#### THE DATA ####

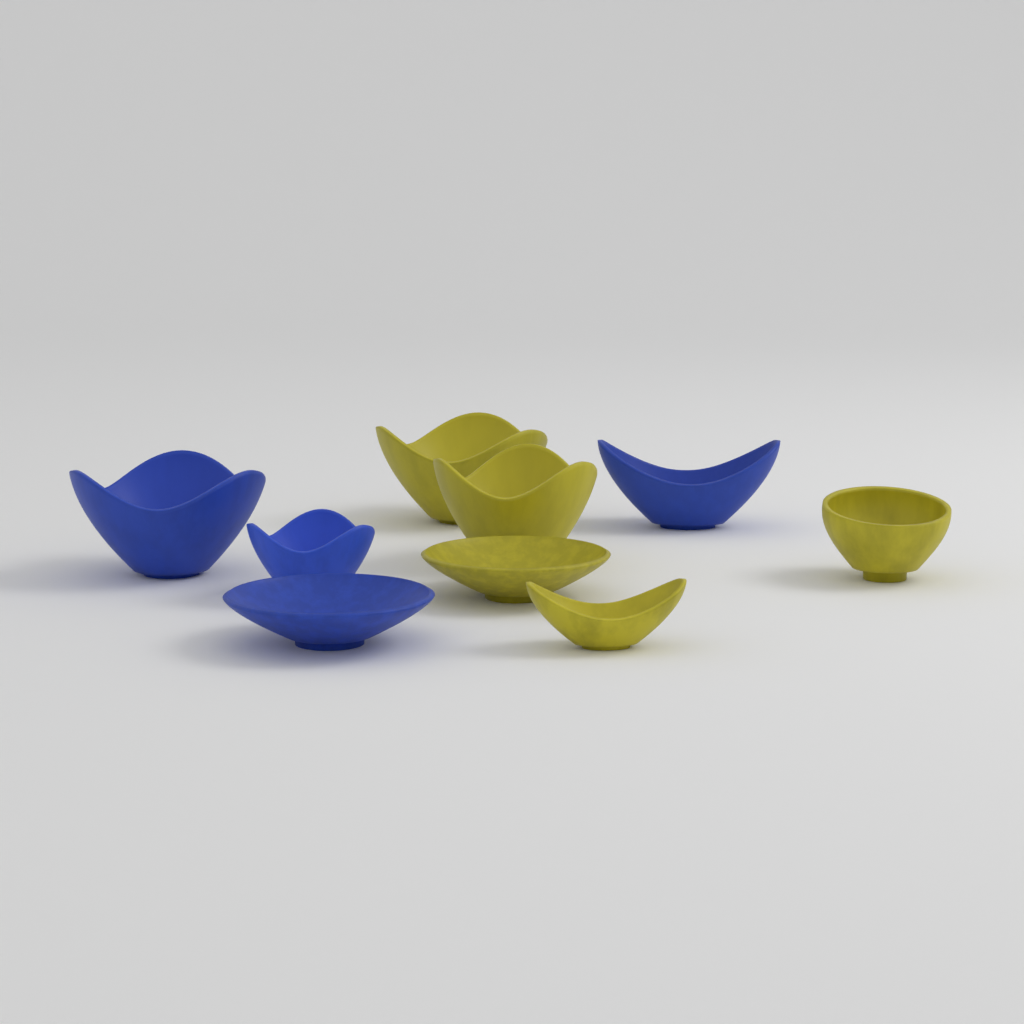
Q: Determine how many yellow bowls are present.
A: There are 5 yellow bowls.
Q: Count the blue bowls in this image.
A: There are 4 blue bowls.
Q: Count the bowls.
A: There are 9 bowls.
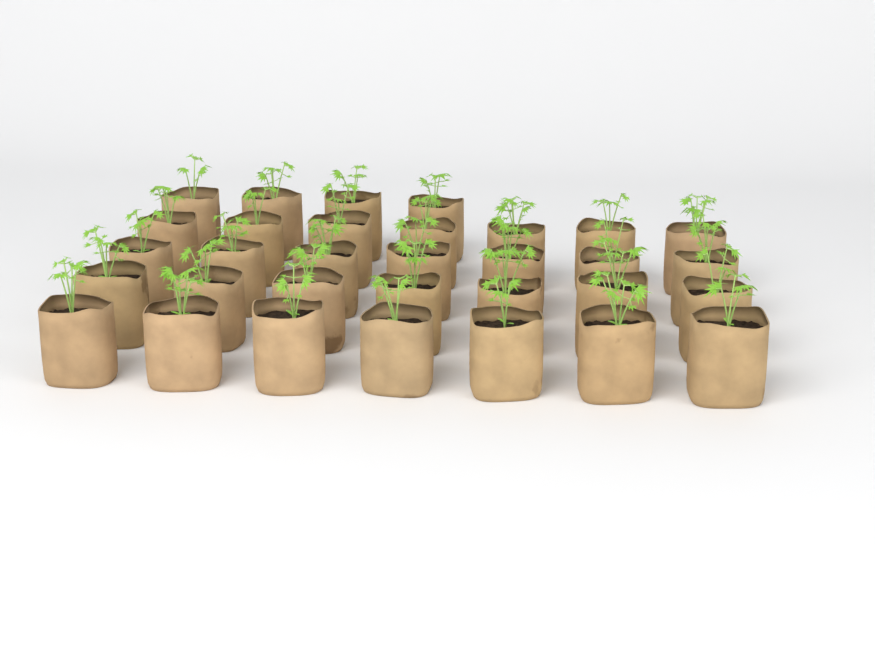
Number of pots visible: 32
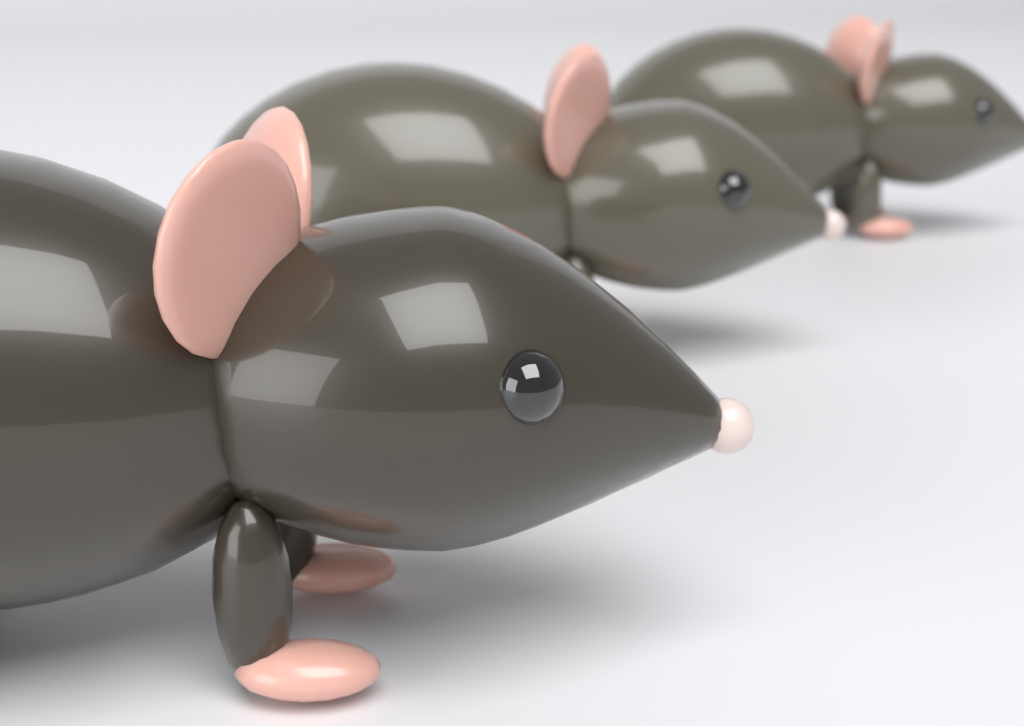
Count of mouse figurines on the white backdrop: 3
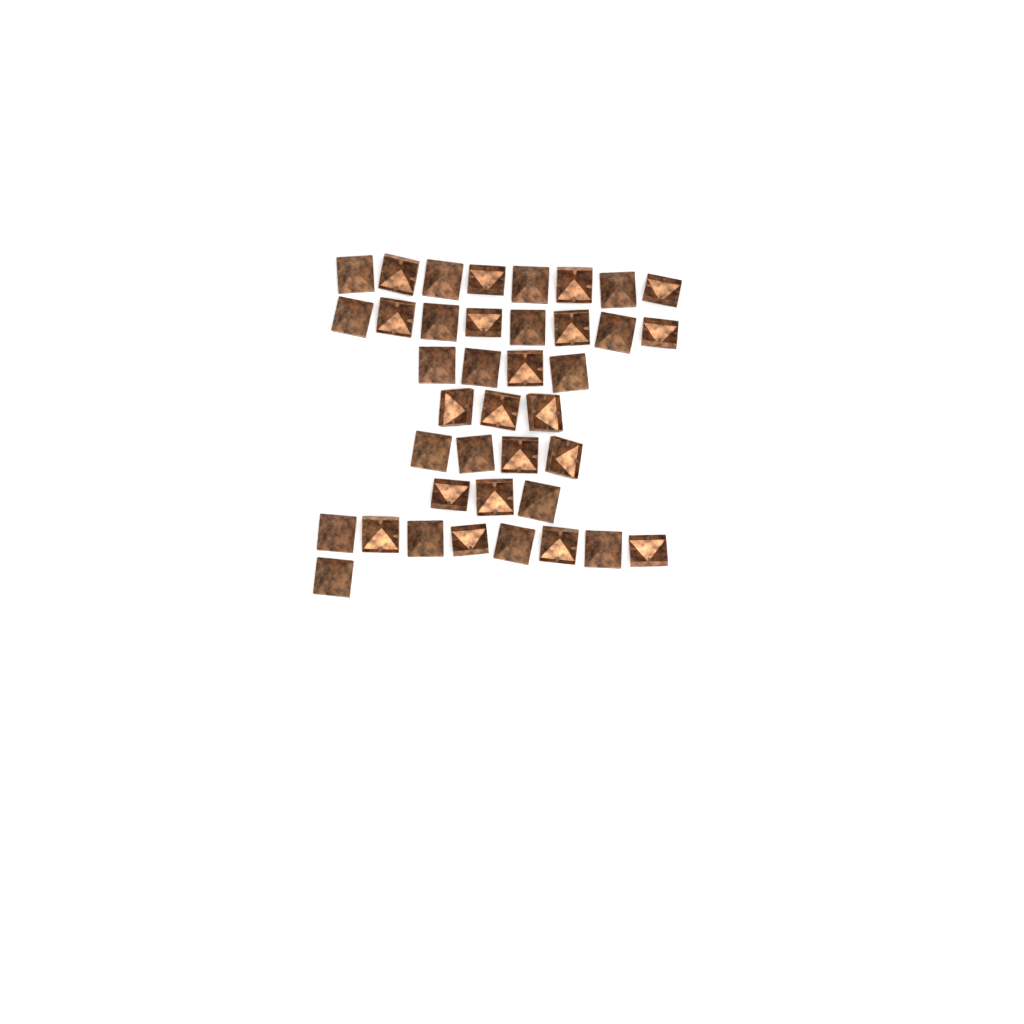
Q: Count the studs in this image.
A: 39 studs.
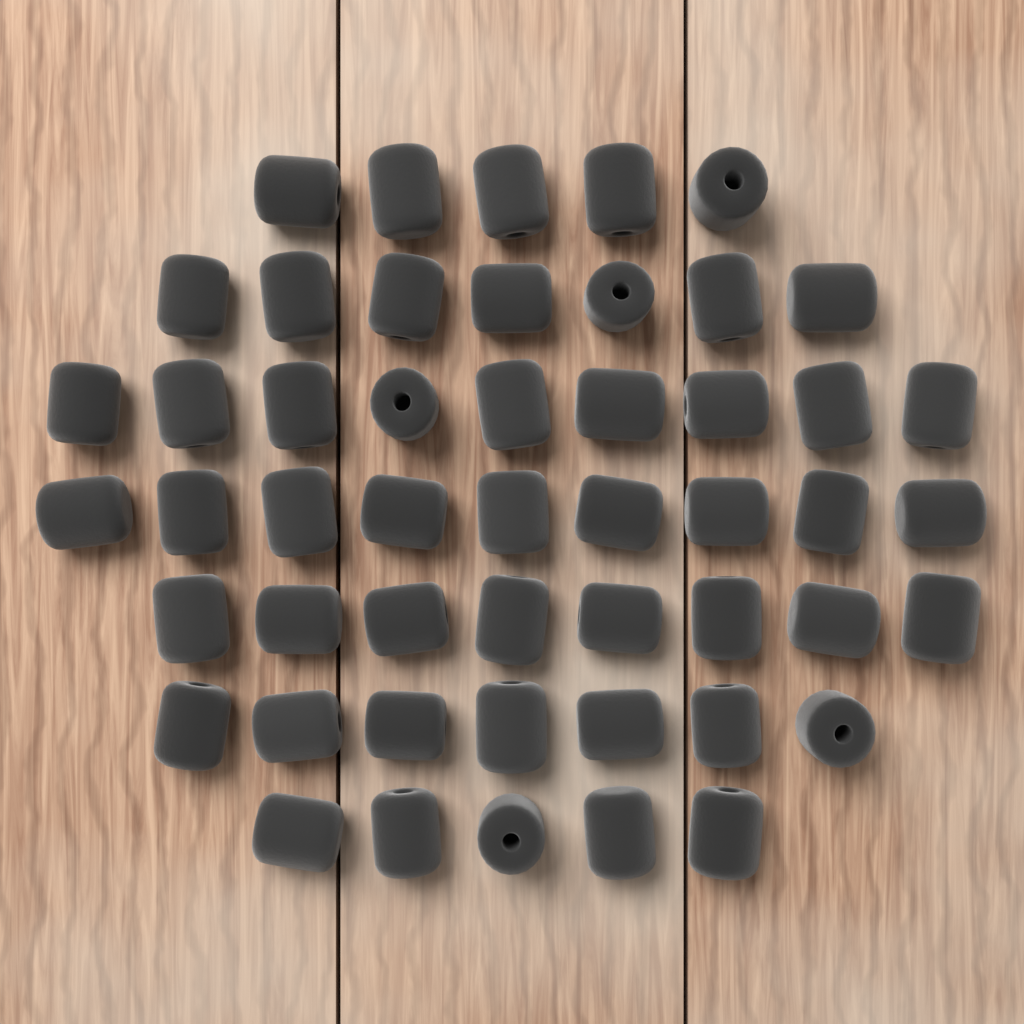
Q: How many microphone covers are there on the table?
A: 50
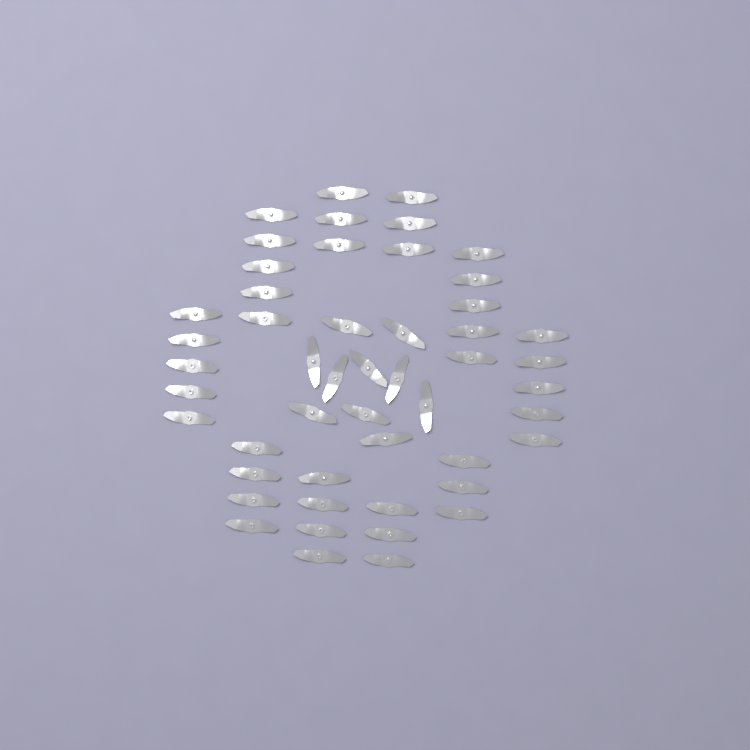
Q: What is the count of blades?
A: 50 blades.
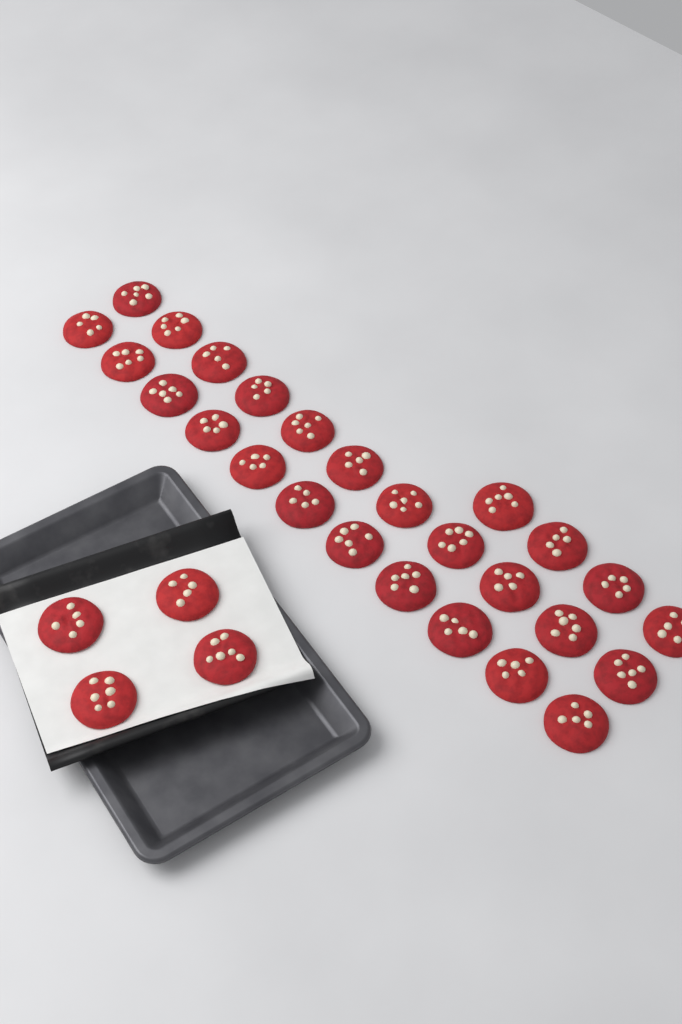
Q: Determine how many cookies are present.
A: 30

####

--- DIRECTIONS FOR THIS TASK ---
Pick out every line in the material above that contains the string "Determine", treating uppercase and lowercase letters as different.

--- SOLVED PROBLEM ---
Q: Determine how many yellow bowls are present.
Q: Determine how many cookies are present.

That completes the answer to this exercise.